Toxicomanie et hépatite C : implication en terme de réduction des riques

par Julien Emmanuelli

Alors que le sida semble en diminution progressive chez les usagers de drogues intraveineuses, du fait notamment d'un accès accru au matériel d'injection stérile conjugué à une modification sensible des comportements à risques, l'infection au VHC paraît néanmoins progresser au sein de cette population : 60 % des usagers de drogues seraient porteurs du virus.

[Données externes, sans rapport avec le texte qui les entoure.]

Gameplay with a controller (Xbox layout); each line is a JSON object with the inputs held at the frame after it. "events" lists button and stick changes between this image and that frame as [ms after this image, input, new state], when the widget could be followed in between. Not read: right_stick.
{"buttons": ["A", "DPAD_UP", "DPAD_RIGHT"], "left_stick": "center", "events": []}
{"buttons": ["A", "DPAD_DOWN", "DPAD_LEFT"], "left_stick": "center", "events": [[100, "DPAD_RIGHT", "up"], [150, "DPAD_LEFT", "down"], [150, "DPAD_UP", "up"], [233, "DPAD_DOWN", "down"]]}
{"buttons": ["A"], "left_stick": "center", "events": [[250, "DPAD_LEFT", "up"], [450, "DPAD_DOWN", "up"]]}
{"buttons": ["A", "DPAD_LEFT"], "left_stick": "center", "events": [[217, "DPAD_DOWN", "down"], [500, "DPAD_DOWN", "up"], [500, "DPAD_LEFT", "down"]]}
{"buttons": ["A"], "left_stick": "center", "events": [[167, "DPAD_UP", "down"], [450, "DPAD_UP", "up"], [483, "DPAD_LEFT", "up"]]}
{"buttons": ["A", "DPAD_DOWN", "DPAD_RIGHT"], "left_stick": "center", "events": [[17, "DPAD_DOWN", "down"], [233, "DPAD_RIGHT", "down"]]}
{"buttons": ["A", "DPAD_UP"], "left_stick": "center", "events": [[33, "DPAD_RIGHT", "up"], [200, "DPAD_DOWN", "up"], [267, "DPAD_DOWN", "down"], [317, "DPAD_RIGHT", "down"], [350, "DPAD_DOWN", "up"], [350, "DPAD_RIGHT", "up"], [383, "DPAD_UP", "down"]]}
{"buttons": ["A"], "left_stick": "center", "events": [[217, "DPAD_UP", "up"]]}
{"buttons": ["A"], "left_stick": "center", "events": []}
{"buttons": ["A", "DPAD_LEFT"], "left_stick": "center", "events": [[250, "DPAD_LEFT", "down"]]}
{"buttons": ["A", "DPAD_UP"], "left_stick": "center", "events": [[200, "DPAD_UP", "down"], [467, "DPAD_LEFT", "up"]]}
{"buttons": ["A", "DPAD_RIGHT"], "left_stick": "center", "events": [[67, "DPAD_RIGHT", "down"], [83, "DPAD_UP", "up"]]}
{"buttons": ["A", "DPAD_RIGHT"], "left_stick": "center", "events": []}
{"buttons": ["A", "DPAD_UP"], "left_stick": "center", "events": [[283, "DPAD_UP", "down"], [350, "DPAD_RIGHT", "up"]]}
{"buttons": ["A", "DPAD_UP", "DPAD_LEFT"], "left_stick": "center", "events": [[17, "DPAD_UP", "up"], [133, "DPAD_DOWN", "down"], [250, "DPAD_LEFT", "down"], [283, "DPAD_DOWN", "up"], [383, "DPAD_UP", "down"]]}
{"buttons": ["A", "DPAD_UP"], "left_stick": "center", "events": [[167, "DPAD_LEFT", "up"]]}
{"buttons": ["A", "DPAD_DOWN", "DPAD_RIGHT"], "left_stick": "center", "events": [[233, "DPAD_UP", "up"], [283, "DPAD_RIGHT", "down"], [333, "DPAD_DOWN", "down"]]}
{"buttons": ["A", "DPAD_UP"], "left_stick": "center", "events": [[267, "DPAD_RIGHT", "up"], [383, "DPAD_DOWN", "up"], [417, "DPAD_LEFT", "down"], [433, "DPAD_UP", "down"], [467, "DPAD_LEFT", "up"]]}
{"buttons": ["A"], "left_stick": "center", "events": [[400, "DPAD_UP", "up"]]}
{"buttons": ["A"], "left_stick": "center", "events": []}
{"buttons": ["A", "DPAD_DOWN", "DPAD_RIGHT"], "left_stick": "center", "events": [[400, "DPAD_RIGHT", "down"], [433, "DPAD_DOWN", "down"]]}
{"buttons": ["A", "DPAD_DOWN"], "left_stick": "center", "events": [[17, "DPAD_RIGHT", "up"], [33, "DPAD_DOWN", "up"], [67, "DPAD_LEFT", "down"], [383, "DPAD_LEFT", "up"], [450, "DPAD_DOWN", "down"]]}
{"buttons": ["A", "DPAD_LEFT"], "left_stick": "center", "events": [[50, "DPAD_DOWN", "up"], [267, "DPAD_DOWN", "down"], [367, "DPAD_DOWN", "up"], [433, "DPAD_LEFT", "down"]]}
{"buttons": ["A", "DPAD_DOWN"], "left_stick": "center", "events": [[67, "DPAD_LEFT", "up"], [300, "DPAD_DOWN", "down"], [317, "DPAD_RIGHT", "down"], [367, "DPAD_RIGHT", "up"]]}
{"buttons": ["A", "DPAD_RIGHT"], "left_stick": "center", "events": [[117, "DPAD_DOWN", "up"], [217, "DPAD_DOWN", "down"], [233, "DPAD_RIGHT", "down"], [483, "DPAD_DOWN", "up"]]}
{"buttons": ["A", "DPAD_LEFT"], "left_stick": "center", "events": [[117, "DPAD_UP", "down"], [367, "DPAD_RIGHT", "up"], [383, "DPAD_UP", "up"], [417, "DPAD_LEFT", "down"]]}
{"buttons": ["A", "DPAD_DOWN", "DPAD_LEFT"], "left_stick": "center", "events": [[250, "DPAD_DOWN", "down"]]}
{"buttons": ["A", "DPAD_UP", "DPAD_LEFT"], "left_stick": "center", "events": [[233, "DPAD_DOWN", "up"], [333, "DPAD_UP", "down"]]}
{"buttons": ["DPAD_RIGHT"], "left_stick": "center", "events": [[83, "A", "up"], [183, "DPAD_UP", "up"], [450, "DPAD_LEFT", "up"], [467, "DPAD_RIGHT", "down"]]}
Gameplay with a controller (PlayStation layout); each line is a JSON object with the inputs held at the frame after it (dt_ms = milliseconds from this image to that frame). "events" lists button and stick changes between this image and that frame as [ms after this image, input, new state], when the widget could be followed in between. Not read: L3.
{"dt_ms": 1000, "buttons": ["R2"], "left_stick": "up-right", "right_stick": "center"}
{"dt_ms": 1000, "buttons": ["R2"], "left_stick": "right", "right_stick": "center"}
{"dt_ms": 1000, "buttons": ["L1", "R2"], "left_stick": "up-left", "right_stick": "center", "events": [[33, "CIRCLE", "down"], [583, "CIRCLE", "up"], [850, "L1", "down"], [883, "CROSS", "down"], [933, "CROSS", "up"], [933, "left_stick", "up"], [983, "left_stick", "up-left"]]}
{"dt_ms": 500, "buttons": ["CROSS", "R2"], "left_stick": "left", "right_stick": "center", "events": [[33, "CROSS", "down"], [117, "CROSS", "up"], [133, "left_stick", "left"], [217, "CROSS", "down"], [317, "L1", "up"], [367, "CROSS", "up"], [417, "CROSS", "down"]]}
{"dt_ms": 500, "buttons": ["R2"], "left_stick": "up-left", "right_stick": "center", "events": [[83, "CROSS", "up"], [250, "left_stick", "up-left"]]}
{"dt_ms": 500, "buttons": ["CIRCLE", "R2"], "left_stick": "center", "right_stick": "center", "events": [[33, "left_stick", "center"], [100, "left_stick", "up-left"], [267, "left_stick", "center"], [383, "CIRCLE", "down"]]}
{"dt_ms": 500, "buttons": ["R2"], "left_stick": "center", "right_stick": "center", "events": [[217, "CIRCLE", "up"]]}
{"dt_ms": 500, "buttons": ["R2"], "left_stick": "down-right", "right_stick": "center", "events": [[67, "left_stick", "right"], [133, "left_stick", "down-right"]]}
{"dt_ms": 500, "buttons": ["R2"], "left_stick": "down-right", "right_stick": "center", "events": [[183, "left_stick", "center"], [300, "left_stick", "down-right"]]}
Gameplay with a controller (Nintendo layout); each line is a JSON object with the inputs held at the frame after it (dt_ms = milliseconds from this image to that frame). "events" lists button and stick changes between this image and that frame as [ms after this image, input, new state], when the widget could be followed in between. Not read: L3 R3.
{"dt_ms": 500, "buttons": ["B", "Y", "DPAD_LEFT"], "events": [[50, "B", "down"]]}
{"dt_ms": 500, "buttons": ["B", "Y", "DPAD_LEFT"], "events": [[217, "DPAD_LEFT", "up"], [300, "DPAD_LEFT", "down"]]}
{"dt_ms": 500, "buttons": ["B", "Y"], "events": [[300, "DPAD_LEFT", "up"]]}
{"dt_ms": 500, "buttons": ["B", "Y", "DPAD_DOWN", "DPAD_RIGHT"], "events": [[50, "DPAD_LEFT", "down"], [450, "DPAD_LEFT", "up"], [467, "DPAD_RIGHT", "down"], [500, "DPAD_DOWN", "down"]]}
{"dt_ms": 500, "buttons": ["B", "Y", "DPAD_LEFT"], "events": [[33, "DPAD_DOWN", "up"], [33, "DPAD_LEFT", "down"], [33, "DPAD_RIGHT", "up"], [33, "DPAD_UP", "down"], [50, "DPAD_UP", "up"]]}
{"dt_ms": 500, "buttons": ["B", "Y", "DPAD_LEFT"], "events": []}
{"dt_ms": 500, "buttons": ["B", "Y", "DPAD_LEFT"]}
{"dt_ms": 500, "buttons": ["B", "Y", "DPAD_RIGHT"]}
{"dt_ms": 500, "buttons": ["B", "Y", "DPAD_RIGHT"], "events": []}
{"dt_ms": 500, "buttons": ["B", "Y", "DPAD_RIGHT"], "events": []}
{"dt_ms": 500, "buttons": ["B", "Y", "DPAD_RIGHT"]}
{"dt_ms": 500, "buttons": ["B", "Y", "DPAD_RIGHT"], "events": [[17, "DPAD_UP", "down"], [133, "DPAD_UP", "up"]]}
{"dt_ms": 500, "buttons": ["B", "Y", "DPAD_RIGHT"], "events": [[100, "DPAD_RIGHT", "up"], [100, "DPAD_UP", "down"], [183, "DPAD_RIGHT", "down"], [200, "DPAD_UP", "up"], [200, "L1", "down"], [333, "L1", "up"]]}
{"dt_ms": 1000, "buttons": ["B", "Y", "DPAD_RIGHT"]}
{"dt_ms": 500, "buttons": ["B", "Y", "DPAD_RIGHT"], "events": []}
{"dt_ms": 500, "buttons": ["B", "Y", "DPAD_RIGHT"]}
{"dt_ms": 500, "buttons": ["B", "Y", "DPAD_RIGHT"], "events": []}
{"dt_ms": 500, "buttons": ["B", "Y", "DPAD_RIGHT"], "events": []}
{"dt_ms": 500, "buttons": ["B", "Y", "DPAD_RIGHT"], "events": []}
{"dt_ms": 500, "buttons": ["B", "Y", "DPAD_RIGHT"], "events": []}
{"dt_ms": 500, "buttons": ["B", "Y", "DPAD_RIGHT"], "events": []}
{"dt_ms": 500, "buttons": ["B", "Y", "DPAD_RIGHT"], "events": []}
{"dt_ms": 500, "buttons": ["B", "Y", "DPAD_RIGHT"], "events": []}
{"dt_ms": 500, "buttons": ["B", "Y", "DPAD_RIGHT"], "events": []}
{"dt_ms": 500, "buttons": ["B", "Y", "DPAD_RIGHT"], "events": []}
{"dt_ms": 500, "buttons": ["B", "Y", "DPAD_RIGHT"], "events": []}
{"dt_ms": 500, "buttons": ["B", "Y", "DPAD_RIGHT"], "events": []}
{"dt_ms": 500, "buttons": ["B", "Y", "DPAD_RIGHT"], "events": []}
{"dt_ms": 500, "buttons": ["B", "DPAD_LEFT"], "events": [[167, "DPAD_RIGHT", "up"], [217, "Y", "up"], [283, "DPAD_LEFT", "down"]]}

Une progression nuancée par le fait qu'on ne sait pas depuis combien de temps les usagers sont contaminés par le VHC. D'après le professeur Nick Crofts (1), le VHC existait à l'état endémique en Australie avant l'apparition du VIH. Le VHC a même été retrouvé dans des échantillons sérologiques datant de 1971. Une information qui mérite confirmation notamment en raison des risques de faux-positif.

Même si elles contribuent à diminuer les nouveaux cas de contamination par le VHC, les mesures classiques de réduction des risques en direction des usagers de drogues (distribution de seringues et de préservatifs), centrées à l'origine sur le risque VIH, ne peuvent suffire. Cela peut s'expliquer pour différentes raisons.

Pour des mesures de prévention spécifiques

Comparativement au VIH, une moindre quantité de sang suffit à la transmission du VHC (2). Cela signifie, entre autres, que pour ce qui concerne les virus des hépatites, tout élément matériel partagé lors d'une préparation ou d'une injection à plusieurs (seringue, mais aussi eau de dilution de la drogue, filtre, cuillère ou récipient de préparation) peut devenir un vecteur potentiel du VHC au moindre contact d'un de ces éléments mis en commun avec du sang contaminé.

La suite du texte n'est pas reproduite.